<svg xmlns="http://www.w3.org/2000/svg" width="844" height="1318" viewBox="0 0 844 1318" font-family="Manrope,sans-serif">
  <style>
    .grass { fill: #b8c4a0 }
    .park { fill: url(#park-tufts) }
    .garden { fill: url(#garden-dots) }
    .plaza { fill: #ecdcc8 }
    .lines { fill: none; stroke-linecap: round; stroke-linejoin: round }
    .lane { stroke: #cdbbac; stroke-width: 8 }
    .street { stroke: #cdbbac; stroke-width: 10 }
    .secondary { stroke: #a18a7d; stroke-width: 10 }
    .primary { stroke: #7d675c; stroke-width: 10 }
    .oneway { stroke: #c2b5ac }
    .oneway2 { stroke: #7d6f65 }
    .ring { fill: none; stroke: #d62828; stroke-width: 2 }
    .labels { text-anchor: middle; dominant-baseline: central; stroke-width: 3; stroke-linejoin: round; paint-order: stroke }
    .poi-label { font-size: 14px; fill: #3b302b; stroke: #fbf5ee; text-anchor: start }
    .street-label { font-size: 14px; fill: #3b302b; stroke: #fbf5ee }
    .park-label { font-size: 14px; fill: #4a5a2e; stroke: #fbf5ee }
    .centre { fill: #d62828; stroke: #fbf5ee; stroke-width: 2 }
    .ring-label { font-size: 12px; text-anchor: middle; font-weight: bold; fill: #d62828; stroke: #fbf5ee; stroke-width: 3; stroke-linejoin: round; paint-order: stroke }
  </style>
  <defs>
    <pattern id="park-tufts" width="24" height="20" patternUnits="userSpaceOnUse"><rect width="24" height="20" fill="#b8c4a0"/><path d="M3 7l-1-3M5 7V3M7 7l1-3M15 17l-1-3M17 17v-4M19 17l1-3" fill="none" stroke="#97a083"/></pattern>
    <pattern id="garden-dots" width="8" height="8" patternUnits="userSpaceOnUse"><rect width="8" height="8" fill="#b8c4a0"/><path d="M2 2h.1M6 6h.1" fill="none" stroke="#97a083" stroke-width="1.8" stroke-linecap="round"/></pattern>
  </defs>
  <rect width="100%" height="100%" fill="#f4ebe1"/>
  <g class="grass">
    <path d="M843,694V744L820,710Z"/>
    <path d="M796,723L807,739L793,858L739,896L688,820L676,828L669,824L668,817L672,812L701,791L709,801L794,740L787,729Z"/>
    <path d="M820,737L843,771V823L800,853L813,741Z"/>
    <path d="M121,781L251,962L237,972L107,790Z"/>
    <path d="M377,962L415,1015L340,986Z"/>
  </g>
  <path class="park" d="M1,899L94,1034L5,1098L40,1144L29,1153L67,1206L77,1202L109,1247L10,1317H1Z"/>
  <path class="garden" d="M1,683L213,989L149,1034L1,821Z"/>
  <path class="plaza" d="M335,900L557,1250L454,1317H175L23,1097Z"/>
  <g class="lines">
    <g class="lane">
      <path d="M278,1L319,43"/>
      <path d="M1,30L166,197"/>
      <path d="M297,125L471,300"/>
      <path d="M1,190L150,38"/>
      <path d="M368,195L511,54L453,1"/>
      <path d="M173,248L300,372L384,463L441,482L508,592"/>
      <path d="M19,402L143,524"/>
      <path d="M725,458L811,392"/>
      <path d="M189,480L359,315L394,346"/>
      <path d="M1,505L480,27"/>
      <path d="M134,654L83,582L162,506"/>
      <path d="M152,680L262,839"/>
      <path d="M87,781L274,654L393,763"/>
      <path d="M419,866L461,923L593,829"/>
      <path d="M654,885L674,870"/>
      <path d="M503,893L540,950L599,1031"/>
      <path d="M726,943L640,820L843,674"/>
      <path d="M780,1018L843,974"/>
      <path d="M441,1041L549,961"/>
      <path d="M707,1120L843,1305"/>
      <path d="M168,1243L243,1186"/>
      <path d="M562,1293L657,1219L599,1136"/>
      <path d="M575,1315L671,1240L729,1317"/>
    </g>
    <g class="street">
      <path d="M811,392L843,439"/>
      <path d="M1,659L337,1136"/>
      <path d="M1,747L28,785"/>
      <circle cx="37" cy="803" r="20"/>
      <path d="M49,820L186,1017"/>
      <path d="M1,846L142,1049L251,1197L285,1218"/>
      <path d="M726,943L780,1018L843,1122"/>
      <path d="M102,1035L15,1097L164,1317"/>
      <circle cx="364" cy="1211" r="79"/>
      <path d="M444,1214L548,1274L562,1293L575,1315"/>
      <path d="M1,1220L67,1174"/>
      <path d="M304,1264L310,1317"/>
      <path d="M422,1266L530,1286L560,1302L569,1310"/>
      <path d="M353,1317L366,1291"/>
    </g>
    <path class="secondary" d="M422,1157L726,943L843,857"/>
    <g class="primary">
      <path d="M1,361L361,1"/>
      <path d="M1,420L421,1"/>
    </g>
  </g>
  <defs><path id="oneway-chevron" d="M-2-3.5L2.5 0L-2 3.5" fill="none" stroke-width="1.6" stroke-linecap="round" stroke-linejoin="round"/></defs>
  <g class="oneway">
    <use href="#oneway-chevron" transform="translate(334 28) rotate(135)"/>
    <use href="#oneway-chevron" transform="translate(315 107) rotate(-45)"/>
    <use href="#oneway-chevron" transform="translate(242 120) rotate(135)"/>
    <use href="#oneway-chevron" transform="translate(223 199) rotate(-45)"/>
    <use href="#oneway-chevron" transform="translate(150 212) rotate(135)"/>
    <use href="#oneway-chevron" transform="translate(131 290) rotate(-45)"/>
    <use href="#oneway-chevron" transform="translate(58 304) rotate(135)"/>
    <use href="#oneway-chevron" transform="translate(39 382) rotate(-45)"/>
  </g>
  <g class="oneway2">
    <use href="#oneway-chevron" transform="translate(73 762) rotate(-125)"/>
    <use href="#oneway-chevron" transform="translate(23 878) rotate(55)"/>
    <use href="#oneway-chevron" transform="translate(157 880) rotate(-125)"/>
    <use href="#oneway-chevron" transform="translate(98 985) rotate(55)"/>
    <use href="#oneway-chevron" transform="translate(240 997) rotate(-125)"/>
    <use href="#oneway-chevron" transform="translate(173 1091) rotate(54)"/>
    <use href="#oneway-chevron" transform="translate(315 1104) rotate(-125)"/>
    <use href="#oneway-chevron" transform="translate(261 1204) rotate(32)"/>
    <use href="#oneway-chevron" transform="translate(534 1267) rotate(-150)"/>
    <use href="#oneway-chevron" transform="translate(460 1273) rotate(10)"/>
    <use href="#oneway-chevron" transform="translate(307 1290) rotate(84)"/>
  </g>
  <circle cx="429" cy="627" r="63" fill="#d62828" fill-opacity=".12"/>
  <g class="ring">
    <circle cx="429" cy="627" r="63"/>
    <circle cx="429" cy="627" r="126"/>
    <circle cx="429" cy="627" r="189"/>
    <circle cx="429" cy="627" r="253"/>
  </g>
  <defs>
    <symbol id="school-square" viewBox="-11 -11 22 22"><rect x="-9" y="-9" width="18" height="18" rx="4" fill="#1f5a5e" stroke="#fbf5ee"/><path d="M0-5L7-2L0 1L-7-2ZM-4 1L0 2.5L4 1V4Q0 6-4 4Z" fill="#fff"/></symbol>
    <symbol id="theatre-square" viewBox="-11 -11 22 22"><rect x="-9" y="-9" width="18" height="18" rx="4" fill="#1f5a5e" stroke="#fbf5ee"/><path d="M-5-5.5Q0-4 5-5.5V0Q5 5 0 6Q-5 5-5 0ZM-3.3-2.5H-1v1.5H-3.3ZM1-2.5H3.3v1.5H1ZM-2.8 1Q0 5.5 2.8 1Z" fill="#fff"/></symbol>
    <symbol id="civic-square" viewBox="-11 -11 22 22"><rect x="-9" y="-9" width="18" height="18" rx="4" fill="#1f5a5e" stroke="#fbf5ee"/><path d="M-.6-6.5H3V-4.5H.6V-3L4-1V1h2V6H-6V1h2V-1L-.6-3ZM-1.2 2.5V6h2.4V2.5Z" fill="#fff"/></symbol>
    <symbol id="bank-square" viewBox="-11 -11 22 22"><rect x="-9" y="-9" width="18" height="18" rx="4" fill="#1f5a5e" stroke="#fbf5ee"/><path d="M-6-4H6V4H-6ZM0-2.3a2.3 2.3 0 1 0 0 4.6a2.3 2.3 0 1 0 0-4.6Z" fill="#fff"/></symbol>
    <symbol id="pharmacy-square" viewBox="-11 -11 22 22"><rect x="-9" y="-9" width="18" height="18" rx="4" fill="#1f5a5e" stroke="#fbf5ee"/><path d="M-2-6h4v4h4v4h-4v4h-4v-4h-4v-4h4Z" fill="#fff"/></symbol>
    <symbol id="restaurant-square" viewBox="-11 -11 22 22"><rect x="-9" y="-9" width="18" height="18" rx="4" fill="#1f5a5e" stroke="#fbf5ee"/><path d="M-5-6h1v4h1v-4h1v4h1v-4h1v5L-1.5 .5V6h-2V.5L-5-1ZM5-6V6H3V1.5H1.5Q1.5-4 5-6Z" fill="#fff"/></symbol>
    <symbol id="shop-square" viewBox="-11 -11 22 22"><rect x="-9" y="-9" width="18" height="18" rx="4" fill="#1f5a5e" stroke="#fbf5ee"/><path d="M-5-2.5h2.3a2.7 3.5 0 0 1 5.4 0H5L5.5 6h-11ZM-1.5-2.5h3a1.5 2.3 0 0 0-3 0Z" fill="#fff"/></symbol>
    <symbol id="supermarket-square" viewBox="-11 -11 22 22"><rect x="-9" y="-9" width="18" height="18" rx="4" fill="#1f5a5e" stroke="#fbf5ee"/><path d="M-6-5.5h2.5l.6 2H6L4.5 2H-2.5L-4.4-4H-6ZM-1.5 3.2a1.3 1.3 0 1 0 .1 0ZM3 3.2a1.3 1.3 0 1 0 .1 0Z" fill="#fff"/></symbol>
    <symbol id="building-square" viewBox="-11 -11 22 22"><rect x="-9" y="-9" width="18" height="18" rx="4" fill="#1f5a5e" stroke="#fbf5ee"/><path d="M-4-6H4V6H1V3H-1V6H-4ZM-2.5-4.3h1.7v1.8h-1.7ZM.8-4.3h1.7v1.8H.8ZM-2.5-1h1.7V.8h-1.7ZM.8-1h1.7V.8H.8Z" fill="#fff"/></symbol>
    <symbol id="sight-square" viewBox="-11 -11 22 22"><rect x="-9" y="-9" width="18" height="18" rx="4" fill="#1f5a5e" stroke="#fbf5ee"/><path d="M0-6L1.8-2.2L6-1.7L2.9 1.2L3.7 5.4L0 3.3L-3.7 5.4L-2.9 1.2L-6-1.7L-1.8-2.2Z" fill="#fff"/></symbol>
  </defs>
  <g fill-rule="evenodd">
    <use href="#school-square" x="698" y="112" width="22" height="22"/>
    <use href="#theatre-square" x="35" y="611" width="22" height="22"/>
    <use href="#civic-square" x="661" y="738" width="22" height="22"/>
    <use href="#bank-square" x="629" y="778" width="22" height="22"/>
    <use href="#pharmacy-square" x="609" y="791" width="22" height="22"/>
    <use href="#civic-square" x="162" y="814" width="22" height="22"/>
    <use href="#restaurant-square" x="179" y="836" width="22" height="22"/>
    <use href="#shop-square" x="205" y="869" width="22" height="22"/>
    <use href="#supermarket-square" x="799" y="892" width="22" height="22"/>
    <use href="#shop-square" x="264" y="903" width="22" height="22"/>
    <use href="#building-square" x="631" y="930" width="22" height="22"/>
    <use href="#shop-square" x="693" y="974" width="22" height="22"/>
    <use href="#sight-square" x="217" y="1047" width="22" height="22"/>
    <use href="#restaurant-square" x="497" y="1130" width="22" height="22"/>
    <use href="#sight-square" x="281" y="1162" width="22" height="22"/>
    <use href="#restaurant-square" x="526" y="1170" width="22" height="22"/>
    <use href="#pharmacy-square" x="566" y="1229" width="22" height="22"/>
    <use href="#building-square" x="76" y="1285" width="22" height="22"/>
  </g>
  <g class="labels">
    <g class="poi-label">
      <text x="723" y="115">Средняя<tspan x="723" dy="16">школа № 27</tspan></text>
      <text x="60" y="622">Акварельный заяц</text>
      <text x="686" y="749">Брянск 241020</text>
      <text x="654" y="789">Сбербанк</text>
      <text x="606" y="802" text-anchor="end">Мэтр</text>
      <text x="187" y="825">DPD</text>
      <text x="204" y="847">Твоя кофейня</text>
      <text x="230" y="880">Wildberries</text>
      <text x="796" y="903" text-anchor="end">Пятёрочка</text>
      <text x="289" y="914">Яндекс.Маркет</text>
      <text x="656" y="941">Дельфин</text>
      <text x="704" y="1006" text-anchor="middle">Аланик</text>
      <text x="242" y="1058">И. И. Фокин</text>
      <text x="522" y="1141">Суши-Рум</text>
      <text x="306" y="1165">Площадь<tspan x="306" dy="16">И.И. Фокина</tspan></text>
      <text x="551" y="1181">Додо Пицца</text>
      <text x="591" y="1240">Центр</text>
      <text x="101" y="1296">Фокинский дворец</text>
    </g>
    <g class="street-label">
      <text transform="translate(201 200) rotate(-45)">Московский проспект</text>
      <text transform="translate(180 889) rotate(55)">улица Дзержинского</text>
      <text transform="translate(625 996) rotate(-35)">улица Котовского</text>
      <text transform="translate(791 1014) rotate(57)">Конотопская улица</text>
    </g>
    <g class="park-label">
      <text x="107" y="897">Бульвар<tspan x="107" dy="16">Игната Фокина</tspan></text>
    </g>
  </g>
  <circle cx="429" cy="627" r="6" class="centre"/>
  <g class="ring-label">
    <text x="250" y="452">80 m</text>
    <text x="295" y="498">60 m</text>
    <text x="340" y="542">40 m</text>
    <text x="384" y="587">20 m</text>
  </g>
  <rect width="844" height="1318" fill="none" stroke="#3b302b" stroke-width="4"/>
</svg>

++++++

How many lines of the material hold the string "lane"? Answer with the number only.

2